Ringing In 8 Causes of Tinnitus
Tinnitus is an annoying ringing in the ears – that can be downright debilitating for some people. However, the reasons behind your tinnitus may not be easy to pinpoint, although in some cases a few adjustments can bring you relief from future symptoms.
While there are a number of treatments to turn down the volume of the symptoms of the condition, you may be able to zero in on the underlying triggers so you can avoid it in the first place. Here are eight relatively common reasons you may be experiencing tinnitus…
1. Exposure to Loud Noises
Remember all those concerts you went to when you were younger? You may not remember all of them, but your eardrums do. “Prolonged exposure to excessively loud noise” is listed by MedicalNewsToday.com as a possible cause of ringing (or buzzing, or a rushing water sound) in the ears.
You may want to be a little more aware of what loud music can do to your ears over the long-term, and wear earplugs at concerts (or at least stay clear from the speaker systems). Try turning your powerful car stereo down once in a while (passengers and bystanders will probably appreciate this too).
More specifically, head and neck injuries can lead to noise in the ears, according to TinnitusFormula.com. The source notes that in a study of 2,400 tinnitus patients at the Oregon Health Science University, upwards of 12-percent reported a connection to a head/neck injury.
Tinnitus can be triggered by Traumatic Brain Injury (resulting from a violent blow to the head), or whiplash (neck snapping back and forth in a violent motion) that can be caused by a car accident or even from a sports mishap, notes the site.
Both diseases of the inner ear and elsewhere can cause symptoms of tinnitus, according to EMedicineHealth.com. One ear disease called Meniere’s that can cause dizziness and a “fullness” sensation in the ear can also be accompanied by tinnitus, notes the site.
Meanwhile, the same source explains another disease called acoustic neuroma can also cause ringing in the ears. This disease is actually a type of brain tumor that develops on the nerve that supplies hearing, it adds. Often with this cause, you may only have tinnitus in one ear.
4. Vascular Issues
The Mayo Clinic says there are some blood vessel disorders that could be making some noise when it comes to your tinnitus symptoms. These disorders include atherosclerosis, when blood vessels near the ear lose elasticity and can lead to you being able to hear your own heartbeat.
Other issues include narrowing of a neck artery that can cause “turbulent blood flow,” and malformation of capillaries between arteries and veins leading to tinnitus. The culprit can also include high blood pressure from hypertension, stress, or too much alcohol and caffeine, adds the clinic.
Some of the medications you’re taking to treat other conditions might actually be triggering your tinnitus, at least according to Drugs.com.
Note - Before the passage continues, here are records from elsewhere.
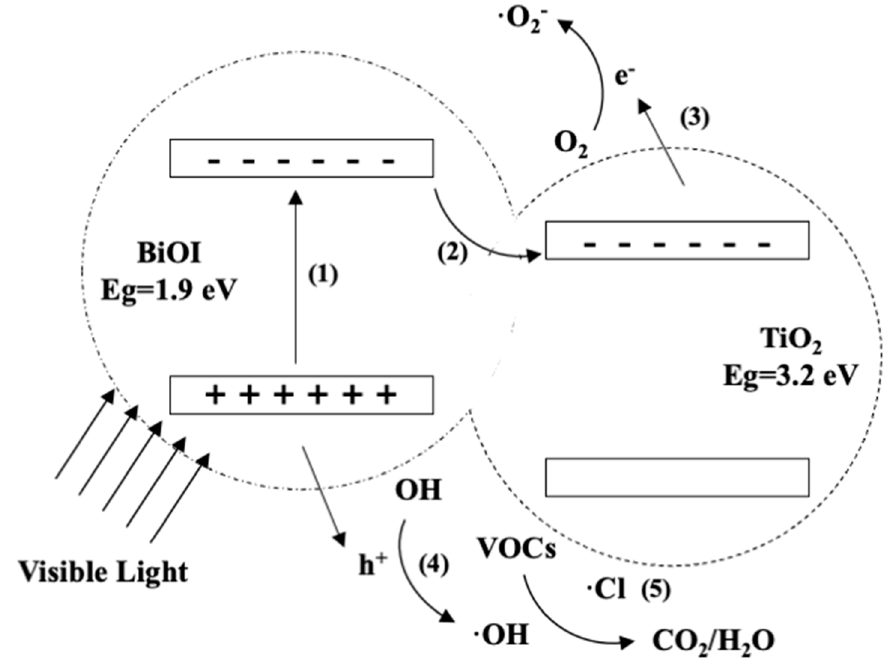
Figure 6. Mechanism of photoexcitation on the BITH heterojunction.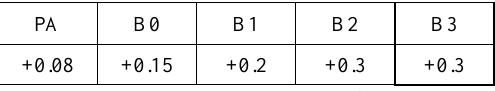
Table 2. NeDLI evolution during the first 3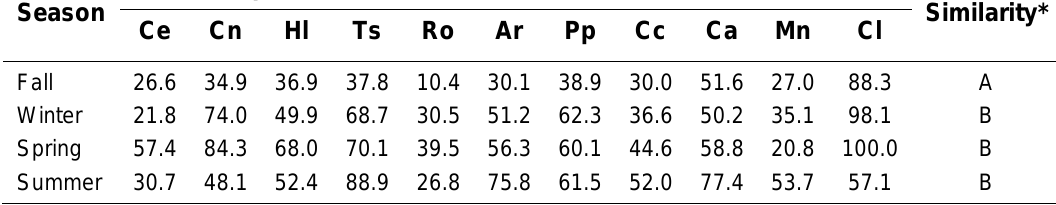
Between-Quarter Differences in the Proportional Contributions of Planktonic Energy Sources to 11 Consumer Species Assessed by Two-Way ANOVA Analyses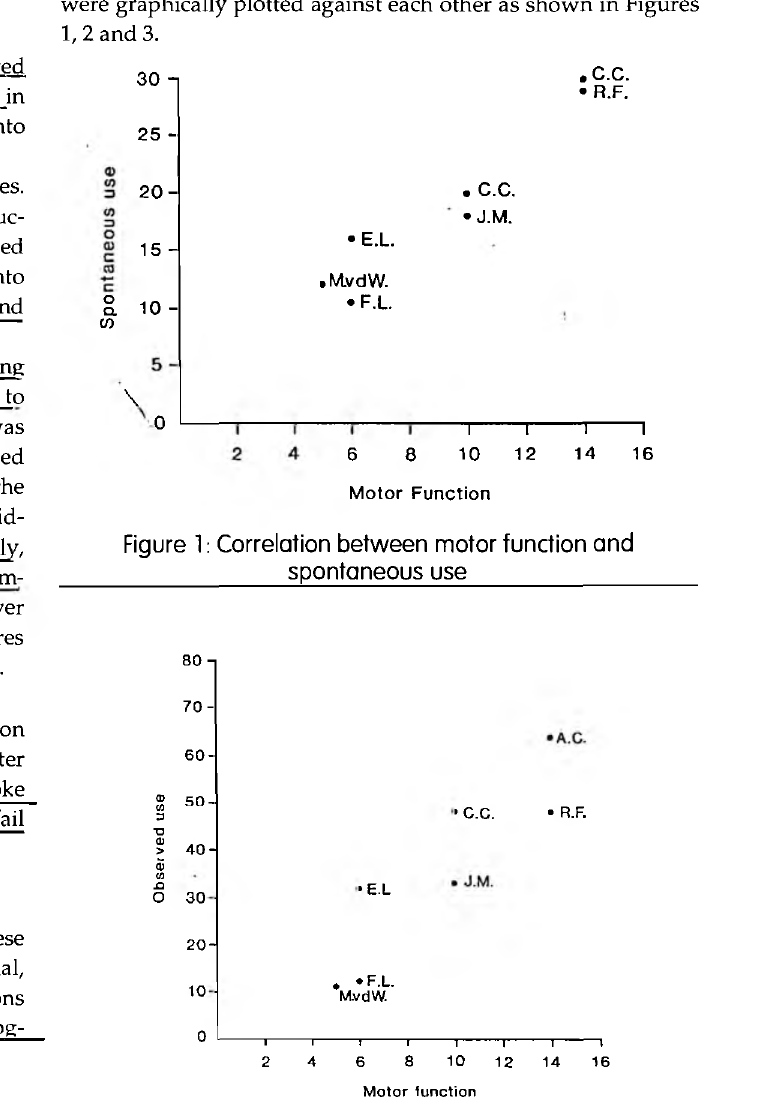
Figure 2: Correlation between motor function and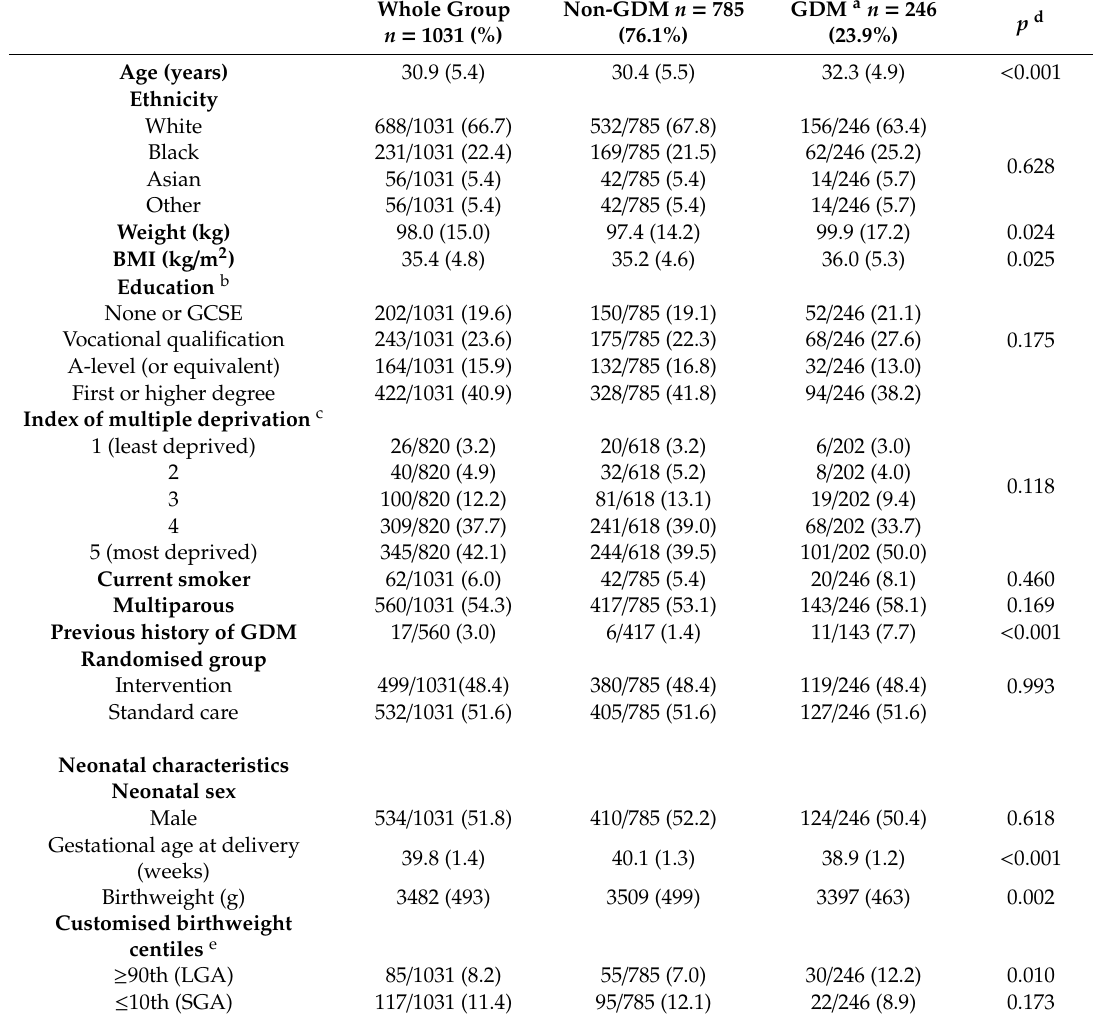
Table 1. Characteristics at 15 + 0 –18 + 6 weeks’ gestation of the study population who had an oral glucose tolerance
These medications include certain antibiotics, cancer pills, diuretics, some antidepressants, and even Aspirin, notes the source.
Medications can cause or worsen symptoms of your tinnitus, and the problem will increase with a higher dose, it warns. The good news is that if medications are the underlying cause of your tinnitus, it will disappear when you stop taking the particular drugs. However, it’s best to talk to a doctor before attempting that – or you could be dealing with a worse health problem than ringing in the ears.
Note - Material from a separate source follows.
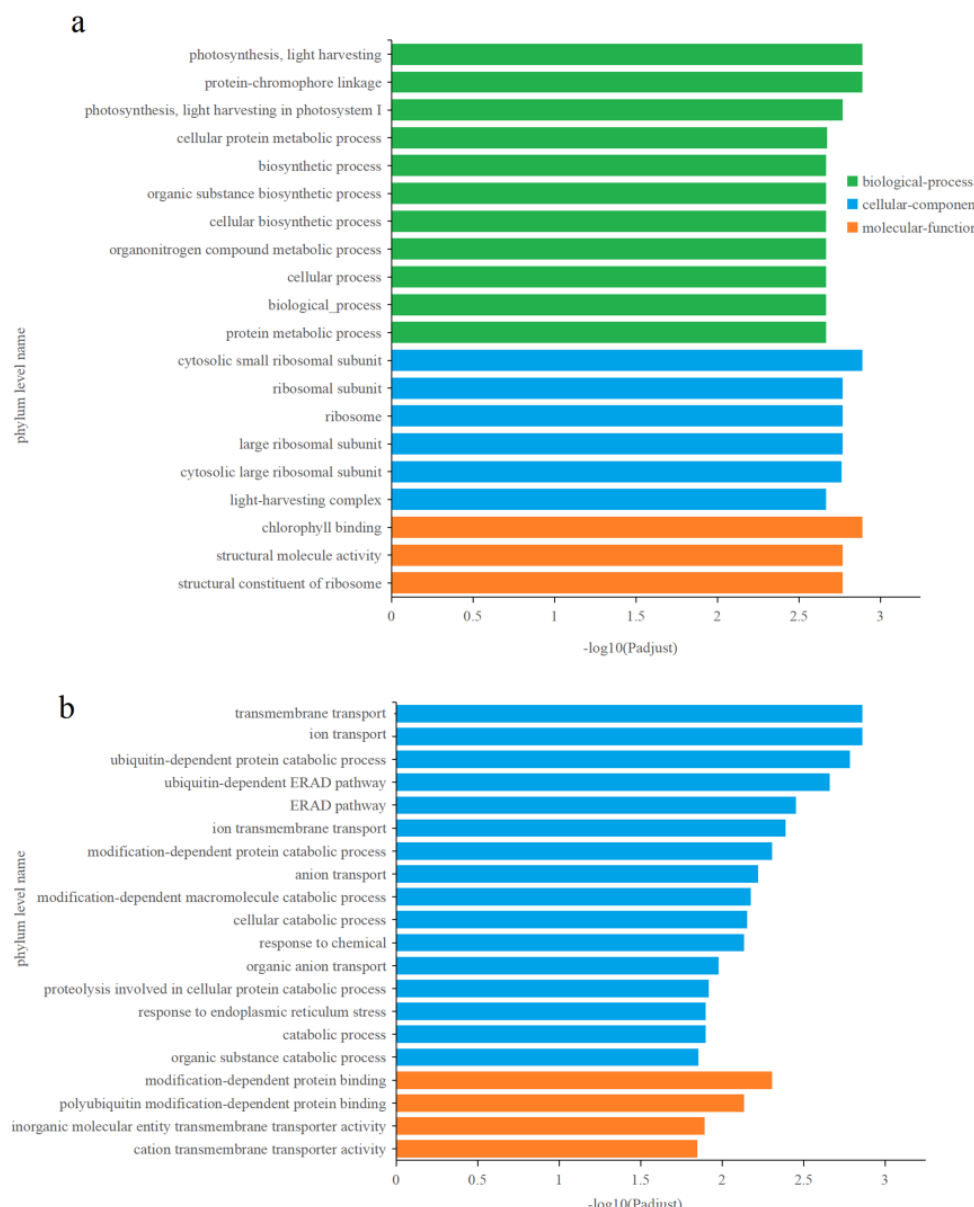
Figure 7. Gene Ontology (GO) enrichment analysis of differentially expressed genes (DEGs) in P. tricornutum under Zn 2+ treatment. ( a ) Upregulated genes in PTZn/PTC. ( b ) Downregulated genes in PTZn/PTC.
When was the last time you cleaned out your ears? It could be a simple case of wax buildup in your ear canal (pushing against your eardrums) causing your tinnitus troubles.
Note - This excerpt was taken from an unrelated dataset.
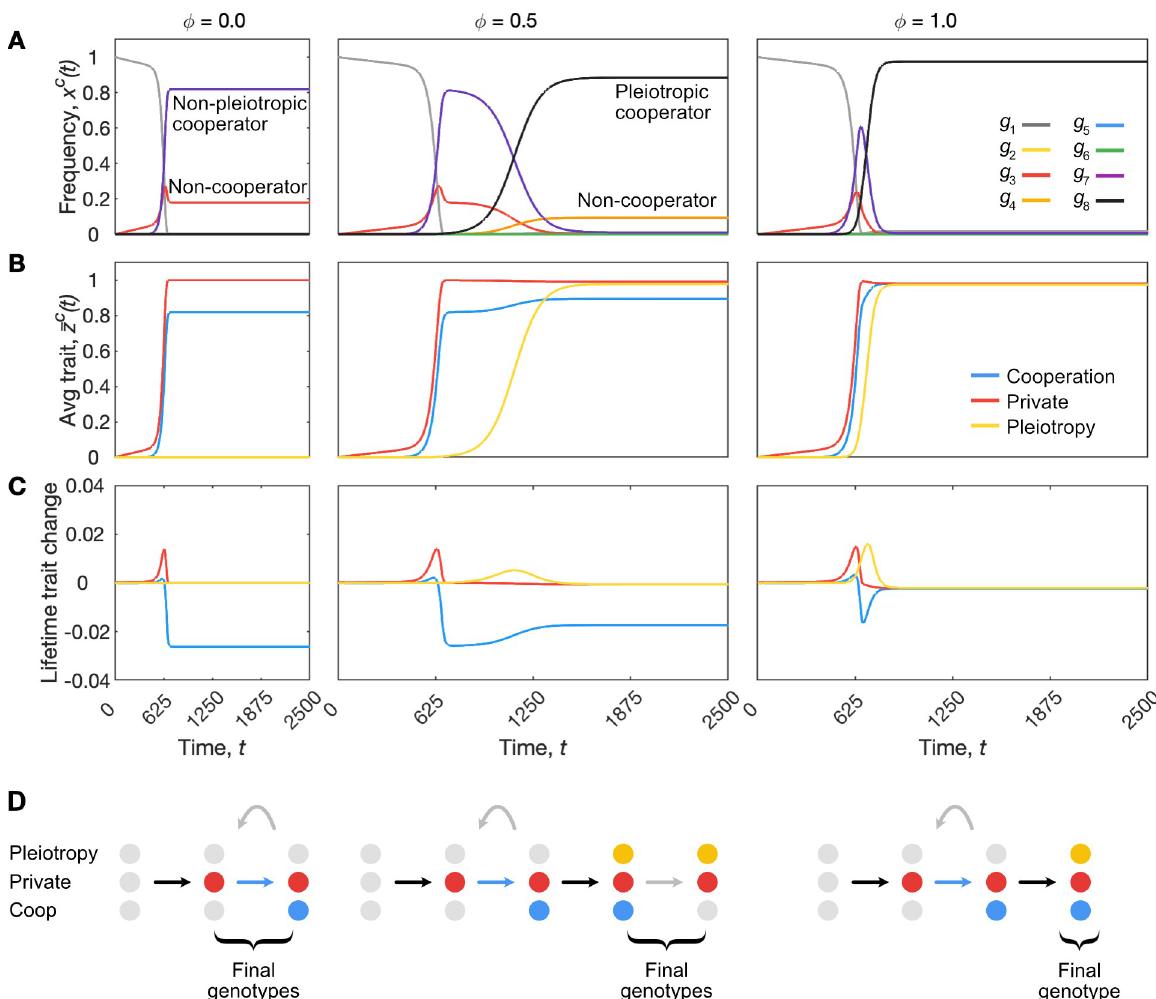
Fig 5. Long-term evolutionary dynamics of cooperation and pleiotropy. Dynamics are shown for the global population of cells over time, t , which encompasses many generations of cell groups. These dynamics encompass both within-group and between-group selection dynamics. We show 3 strengths of pleiotropy, ϕ , to capture 3 scenarios where stronger pleiotropy is associated with more rapid and complete evolution of both pleiotropy and cooperation. (A) Changes in global genotype relative frequencies, x c ( t ). (B) Changes in the global average levels of cooperation, private trait expression, and pleiotropy, z c ð t Þ . (C) Average change in traits over a group lifetime, measured as the difference between the average trait values among groups aged y to those expected from their founding cell at birth. (D) Order in which genotypes invade in the global population, where a blue arrow indicates a gain of cooperation (via between-group selection), a grey arrow indicates a loss of cooperation (via within-group selection) and a black arrow indicates no change in cooperation. Parameters: s c = s g = 0.95; K = 200; μ = 0.0001; ν = 0.01; λ = 20. The code required to generate this figure can be found at https://github.com/euler-mab/pleiotropy and https://zenodo.org/record/6367788#.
However, be careful how you remove the wax – pushing a cotton swab into the ear canal has recently been advised against by experts through a number of sources, including Business Insider. You’re actually compacting the wax by doing this. In some cases, a doctor can remove the wax for you (or identify another problem, such as a foreign object in the ear).
Dysfunction of the temporomandibular joint (TMJ) in the jaw can be a painful and uncomfortable thing to deal with on its own, but can be made worse as it can trigger tinnitus, according to the American Tinnitus Association.
To help treat TMJ problems, dental treatment and bite realignment can be helpful, according to the source. A bite guard can also sometimes provide some relief from the stiffness and pain from TMJ, which may alleviate some of the associated symptoms as well.
8. Hearing Loss
We saved the biggest cause for tinnitus till the end – Hear-It.org explains, “Medical research in the past few years has shown that those who have tinnitus also have some form of hearing loss”. This can be a small or more significant loss of hearing, adds the source. A minor injury to the inner ear can result in “hidden hearing loss” that’s hard to detect with hearing tests but can still result in tinnitus, it explains.
Hearing loss can actually cause signals to be sent from the inner ear to the brain, resulting in tinnitus. In others words, you may be hearing “phantom” noises that don’t exist as a result. There are a number of factors that can cause hearing loss, including ear injuries, exposure to loud sounds (as mentioned before) and aging.